Given information
════════════════════

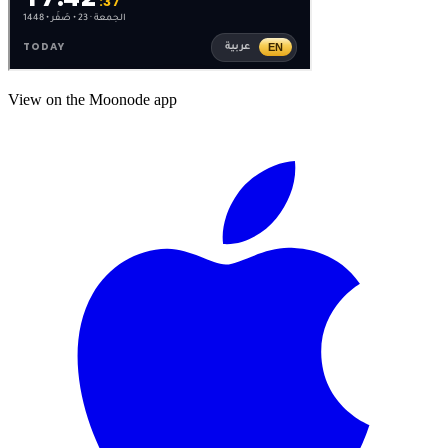
View on the Moonode app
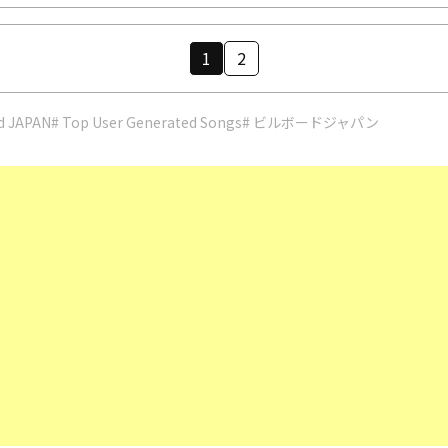
1
2
rd JAPAN
# Top User Generated Songs
# ビルボードジャパン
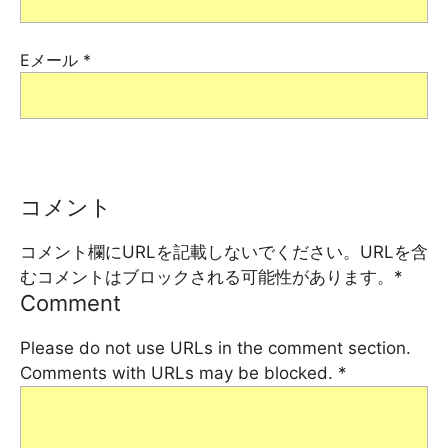
Eメール
*
コメント
コメント欄にURLを記載しないでください。URLを含
むコメントはブロックされる可能性があります。
*
Comment
Please do not use URLs in the comment section.
Comments with URLs may be blocked.
*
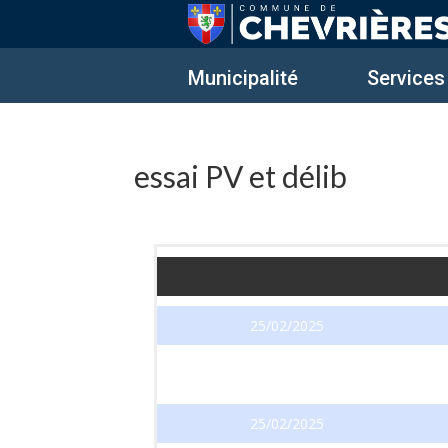
Municipalité
Services
essai PV et délib
25/02/2025
27/03/2025
25/02/2025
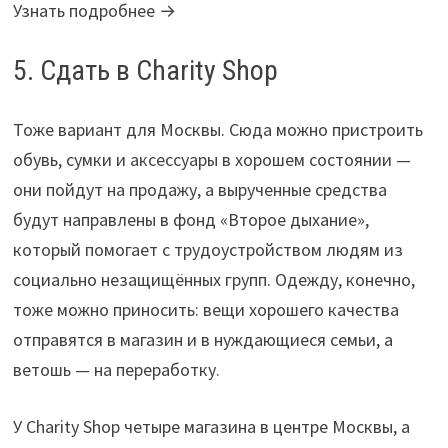
Узнать подробнее →
5. Сдать в Charity Shop
Тоже вариант для Москвы. Сюда можно пристроить
обувь, сумки и аксессуары в хорошем состоянии —
они пойдут на продажу, а вырученные средства
будут направлены в фонд «Второе дыхание»,
который помогает с трудоустройством людям из
социально незащищённых групп. Одежду, конечно,
тоже можно приносить: вещи хорошего качества
отправятся в магазин и в нуждающиеся семьи, а
ветошь — на переработку.
У Charity Shop четыре магазина в центре Москвы, а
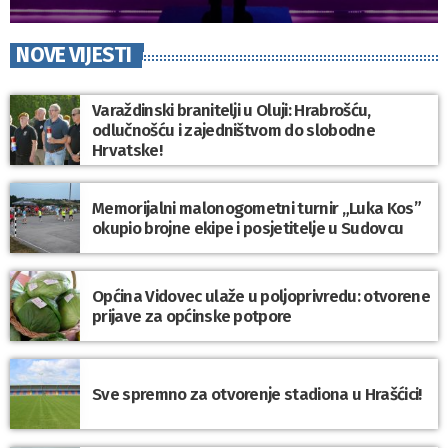
NOVE VIJESTI
Varaždinski branitelji u Oluji: Hrabrošću,
odlučnošću i zajedništvom do slobodne
Hrvatske!
Memorijalni malonogometni turnir „Luka Kos”
okupio brojne ekipe i posjetitelje u Sudovcu
Općina Vidovec ulaže u poljoprivredu: otvorene
prijave za općinske potpore
Sve spremno za otvorenje stadiona u Hrašćici!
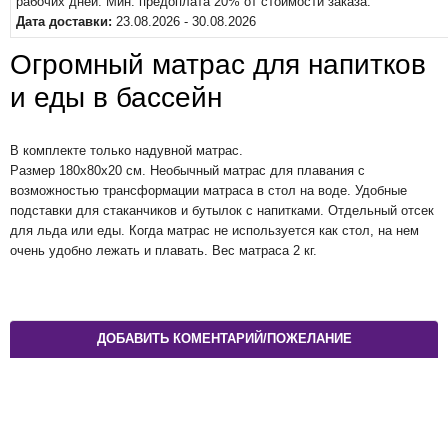
рабочих дней. Мин. предоплата 20% от стоимости заказа.
Дата доставки:
23.08.2026 - 30.08.2026
Огромный матрас для напитков
и еды в бассейн
В комплекте только надувной матрас.
Размер 180x80x20 см. Необычный матрас для плавания с
возможностью трансформации матраса в стол на воде. Удобные
подставки для стаканчиков и бутылок с напитками. Отдельный отсек
для льда или еды. Когда матрас не используется как стол, на нем
очень удобно лежать и плавать. Вес матраса 2 кг.
ДОБАВИТЬ КОМЕНТАРИЙ/ПОЖЕЛАНИЕ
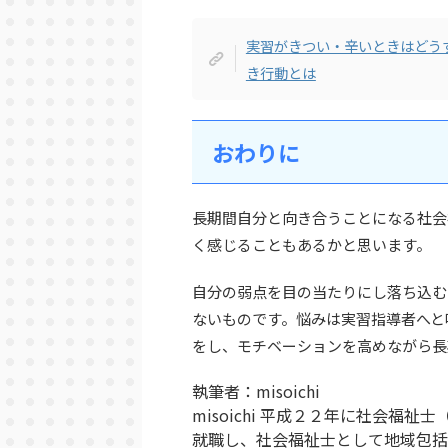
実習がきつい・辛いときはどう
き行動とは
おわりに
長期間自分と向き合うことになる社会
く感じることもあるかと思います。
自分の弱点を目の当たりにし落ち込む
ないものです。悩みは実習指導者へと
をし、モチベーションを高めながら長
執筆者：misoichi
misoichi 平成２２年に社会
就職し、社会福祉士として地域包括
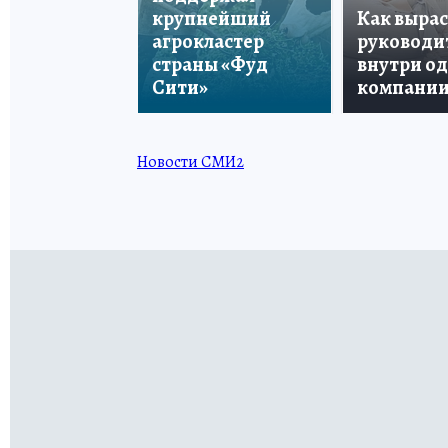
крупнейший
Как вырас
агрокластер
руководи
страны «Фуд
внутри о
Сити»
компани
Новости СМИ2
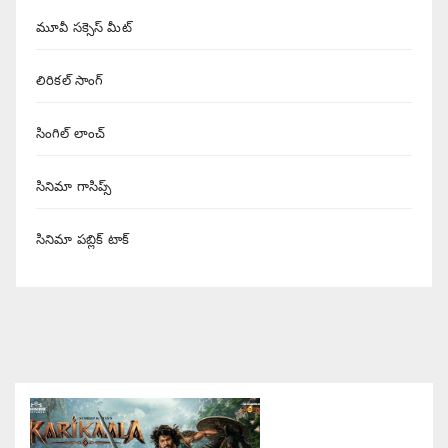
మూవీ సక్సెస్ మీట్
లిరికల్ సాంగ్
సింగిల్ లాంచ్
సినిమా గాసిప్స్
సినిమా పబ్లిక్ టాక్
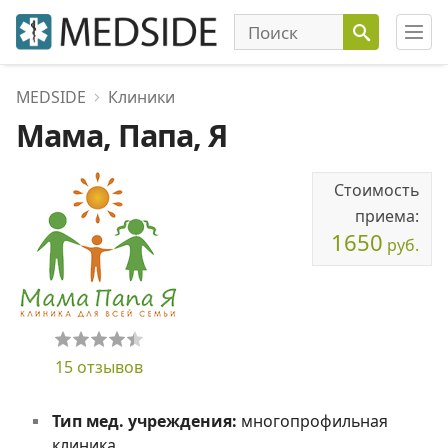
MEDSIDE
Клиники
Мама, Папа, Я
Стоимость
приема:
1650
руб.
15 отзывов
Тип мед. учреждения:
многопрофильная
клиника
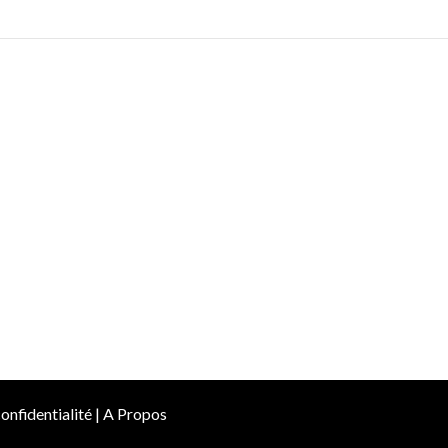
onfidentialité
|
A Propos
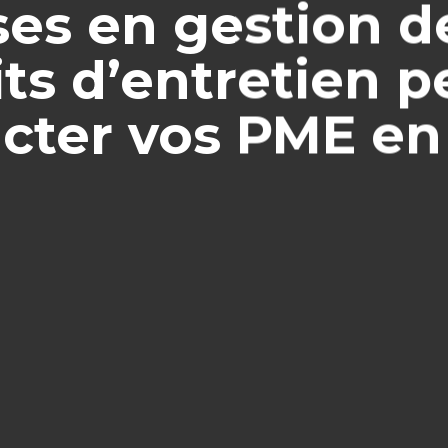
es en gestion d
ts d’entretien 
cter vos PME en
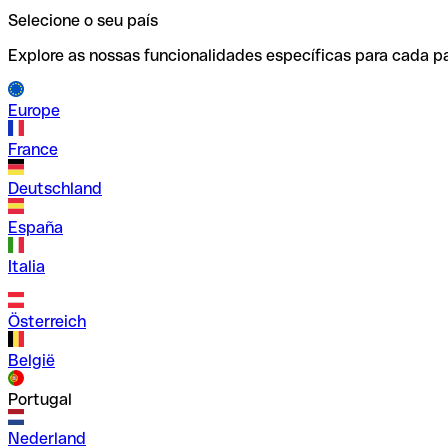
Selecione o seu país
Explore as nossas funcionalidades específicas para cada pa
Europe
France
Deutschland
España
Italia
Österreich
België
Portugal
Nederland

════════════════════

Work item
In the data above, find the line containing "для льда или" and the line containing "就職し、社会福祉士として地域包括". Copy exactly the stretch from the first through the second, both included, leaving out any picture.

Expected output
для льда или еды. Когда матрас не используется как стол, на нем
очень удобно лежать и плавать. Вес матраса 2 кг.
ДОБАВИТЬ КОМЕНТАРИЙ/ПОЖЕЛАНИЕ
実習がきつい・辛いときはどう
き行動とは
おわりに
長期間自分と向き合うことになる社会
く感じることもあるかと思います。
自分の弱点を目の当たりにし落ち込む
ないものです。悩みは実習指導者へと
をし、モチベーションを高めながら長
執筆者：misoichi
misoichi 平成２２年に社会
就職し、社会福祉士として地域包括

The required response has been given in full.